◆ RECORD EXTRACTS
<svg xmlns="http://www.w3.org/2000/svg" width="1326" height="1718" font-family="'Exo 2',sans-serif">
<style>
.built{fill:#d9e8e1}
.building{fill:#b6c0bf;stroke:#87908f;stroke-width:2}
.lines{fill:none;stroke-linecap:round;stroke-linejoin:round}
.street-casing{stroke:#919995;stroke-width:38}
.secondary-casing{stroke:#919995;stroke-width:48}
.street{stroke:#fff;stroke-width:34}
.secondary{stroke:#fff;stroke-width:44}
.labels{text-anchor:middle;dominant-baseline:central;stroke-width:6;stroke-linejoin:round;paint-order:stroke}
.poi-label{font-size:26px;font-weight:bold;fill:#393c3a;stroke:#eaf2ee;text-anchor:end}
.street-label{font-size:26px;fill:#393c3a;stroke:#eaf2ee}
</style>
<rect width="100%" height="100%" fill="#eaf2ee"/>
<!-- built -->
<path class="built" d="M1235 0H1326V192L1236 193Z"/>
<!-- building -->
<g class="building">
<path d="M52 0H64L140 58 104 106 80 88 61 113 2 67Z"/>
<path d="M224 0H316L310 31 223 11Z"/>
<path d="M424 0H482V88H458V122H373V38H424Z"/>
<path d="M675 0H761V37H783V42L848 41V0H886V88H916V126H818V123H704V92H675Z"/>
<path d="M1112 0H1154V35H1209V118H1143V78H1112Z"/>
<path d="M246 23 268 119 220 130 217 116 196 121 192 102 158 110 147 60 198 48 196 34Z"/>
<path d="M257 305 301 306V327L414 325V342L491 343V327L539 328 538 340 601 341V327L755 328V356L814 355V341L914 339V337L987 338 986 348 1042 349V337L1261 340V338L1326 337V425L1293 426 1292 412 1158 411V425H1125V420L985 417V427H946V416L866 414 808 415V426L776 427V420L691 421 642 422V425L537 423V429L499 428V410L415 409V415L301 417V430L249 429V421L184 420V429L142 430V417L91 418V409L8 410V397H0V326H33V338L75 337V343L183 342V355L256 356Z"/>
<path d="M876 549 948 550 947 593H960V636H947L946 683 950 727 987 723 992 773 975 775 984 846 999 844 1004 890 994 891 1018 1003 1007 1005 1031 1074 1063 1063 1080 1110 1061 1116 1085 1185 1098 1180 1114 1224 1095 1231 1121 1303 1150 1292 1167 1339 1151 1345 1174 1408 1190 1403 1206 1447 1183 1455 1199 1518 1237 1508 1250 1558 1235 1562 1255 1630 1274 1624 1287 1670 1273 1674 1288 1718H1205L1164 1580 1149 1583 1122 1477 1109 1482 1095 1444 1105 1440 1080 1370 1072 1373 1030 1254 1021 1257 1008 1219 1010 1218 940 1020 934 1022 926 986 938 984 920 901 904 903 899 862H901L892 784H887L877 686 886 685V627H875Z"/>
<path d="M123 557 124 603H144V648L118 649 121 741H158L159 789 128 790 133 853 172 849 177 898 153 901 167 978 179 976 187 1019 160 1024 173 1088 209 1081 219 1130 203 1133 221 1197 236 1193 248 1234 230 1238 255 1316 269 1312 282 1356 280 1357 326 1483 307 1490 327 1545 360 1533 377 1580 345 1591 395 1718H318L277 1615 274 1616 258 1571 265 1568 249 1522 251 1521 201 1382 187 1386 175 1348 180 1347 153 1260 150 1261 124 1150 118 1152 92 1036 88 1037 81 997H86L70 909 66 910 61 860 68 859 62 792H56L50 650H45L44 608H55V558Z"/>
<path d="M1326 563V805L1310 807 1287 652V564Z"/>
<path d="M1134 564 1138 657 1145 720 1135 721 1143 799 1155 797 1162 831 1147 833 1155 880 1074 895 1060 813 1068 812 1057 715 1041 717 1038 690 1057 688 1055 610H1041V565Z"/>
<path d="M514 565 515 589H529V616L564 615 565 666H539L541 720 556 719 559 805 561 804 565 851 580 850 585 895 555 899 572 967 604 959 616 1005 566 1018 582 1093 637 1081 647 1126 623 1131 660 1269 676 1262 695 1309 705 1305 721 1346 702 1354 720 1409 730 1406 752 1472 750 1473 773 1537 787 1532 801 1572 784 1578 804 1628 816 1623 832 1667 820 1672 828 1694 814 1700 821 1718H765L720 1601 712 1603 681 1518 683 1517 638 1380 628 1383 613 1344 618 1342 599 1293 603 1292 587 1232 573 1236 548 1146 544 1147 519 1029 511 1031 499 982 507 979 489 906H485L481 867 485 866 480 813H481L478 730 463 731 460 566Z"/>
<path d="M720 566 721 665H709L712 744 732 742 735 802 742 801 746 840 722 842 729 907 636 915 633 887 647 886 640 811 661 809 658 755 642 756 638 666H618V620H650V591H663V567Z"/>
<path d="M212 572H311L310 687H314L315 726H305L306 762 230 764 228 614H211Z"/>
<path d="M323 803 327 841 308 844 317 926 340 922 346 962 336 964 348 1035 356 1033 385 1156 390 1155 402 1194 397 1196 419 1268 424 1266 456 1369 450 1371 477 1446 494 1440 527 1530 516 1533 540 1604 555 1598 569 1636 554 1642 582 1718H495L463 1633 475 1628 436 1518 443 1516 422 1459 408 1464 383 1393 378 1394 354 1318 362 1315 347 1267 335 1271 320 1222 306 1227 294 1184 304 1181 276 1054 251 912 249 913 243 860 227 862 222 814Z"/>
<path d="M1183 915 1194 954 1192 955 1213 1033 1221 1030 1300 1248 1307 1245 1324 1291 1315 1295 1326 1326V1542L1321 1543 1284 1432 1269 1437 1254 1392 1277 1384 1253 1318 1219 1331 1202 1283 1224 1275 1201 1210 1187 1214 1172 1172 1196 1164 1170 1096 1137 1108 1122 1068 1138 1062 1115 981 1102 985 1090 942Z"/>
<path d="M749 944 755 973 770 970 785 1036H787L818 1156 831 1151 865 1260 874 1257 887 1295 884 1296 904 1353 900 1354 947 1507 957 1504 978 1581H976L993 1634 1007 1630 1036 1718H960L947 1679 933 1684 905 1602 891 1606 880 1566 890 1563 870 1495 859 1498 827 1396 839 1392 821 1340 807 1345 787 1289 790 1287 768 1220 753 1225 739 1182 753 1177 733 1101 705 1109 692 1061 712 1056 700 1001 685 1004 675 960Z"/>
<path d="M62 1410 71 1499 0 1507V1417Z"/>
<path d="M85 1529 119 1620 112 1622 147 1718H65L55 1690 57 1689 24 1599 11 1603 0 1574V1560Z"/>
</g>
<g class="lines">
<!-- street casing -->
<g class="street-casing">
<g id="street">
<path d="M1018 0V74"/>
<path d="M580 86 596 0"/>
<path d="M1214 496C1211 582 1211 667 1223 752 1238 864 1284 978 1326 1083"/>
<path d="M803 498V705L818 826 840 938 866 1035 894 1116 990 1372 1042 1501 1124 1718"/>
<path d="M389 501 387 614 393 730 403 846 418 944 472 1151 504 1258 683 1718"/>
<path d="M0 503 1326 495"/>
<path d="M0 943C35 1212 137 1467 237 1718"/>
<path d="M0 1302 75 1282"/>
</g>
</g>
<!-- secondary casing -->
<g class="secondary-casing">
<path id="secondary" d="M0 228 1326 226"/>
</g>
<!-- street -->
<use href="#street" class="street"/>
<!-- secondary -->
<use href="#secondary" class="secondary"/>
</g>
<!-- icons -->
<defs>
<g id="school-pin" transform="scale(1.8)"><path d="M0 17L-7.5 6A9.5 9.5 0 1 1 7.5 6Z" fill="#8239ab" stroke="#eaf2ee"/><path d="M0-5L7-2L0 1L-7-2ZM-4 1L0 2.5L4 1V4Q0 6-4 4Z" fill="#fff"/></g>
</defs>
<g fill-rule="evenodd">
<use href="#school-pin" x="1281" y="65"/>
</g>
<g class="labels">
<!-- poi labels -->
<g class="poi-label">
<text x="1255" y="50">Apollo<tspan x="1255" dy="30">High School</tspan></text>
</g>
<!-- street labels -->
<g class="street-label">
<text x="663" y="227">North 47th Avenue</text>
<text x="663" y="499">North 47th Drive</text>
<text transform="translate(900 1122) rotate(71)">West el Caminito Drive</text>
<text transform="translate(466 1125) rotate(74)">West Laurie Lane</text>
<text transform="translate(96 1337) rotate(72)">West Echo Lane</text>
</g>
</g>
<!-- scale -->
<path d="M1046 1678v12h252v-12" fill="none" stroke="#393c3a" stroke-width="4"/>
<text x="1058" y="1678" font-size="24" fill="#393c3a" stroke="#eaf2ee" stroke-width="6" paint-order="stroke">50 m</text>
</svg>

◆ EXERCISE BRIEF
The expected answer is an exact copy of the lines beginning at the one with "<!-- street casing -->" and running to the end of the entries above.

◆ FINAL ANSWER
<!-- street casing -->
<g class="street-casing">
<g id="street">
<path d="M1018 0V74"/>
<path d="M580 86 596 0"/>
<path d="M1214 496C1211 582 1211 667 1223 752 1238 864 1284 978 1326 1083"/>
<path d="M803 498V705L818 826 840 938 866 1035 894 1116 990 1372 1042 1501 1124 1718"/>
<path d="M389 501 387 614 393 730 403 846 418 944 472 1151 504 1258 683 1718"/>
<path d="M0 503 1326 495"/>
<path d="M0 943C35 1212 137 1467 237 1718"/>
<path d="M0 1302 75 1282"/>
</g>
</g>
<!-- secondary casing -->
<g class="secondary-casing">
<path id="secondary" d="M0 228 1326 226"/>
</g>
<!-- street -->
<use href="#street" class="street"/>
<!-- secondary -->
<use href="#secondary" class="secondary"/>
</g>
<!-- icons -->
<defs>
<g id="school-pin" transform="scale(1.8)"><path d="M0 17L-7.5 6A9.5 9.5 0 1 1 7.5 6Z" fill="#8239ab" stroke="#eaf2ee"/><path d="M0-5L7-2L0 1L-7-2ZM-4 1L0 2.5L4 1V4Q0 6-4 4Z" fill="#fff"/></g>
</defs>
<g fill-rule="evenodd">
<use href="#school-pin" x="1281" y="65"/>
</g>
<g class="labels">
<!-- poi labels -->
<g class="poi-label">
<text x="1255" y="50">Apollo<tspan x="1255" dy="30">High School</tspan></text>
</g>
<!-- street labels -->
<g class="street-label">
<text x="663" y="227">North 47th Avenue</text>
<text x="663" y="499">North 47th Drive</text>
<text transform="translate(900 1122) rotate(71)">West el Caminito Drive</text>
<text transform="translate(466 1125) rotate(74)">West Laurie Lane</text>
<text transform="translate(96 1337) rotate(72)">West Echo Lane</text>
</g>
</g>
<!-- scale -->
<path d="M1046 1678v12h252v-12" fill="none" stroke="#393c3a" stroke-width="4"/>
<text x="1058" y="1678" font-size="24" fill="#393c3a" stroke="#eaf2ee" stroke-width="6" paint-order="stroke">50 m</text>
</svg>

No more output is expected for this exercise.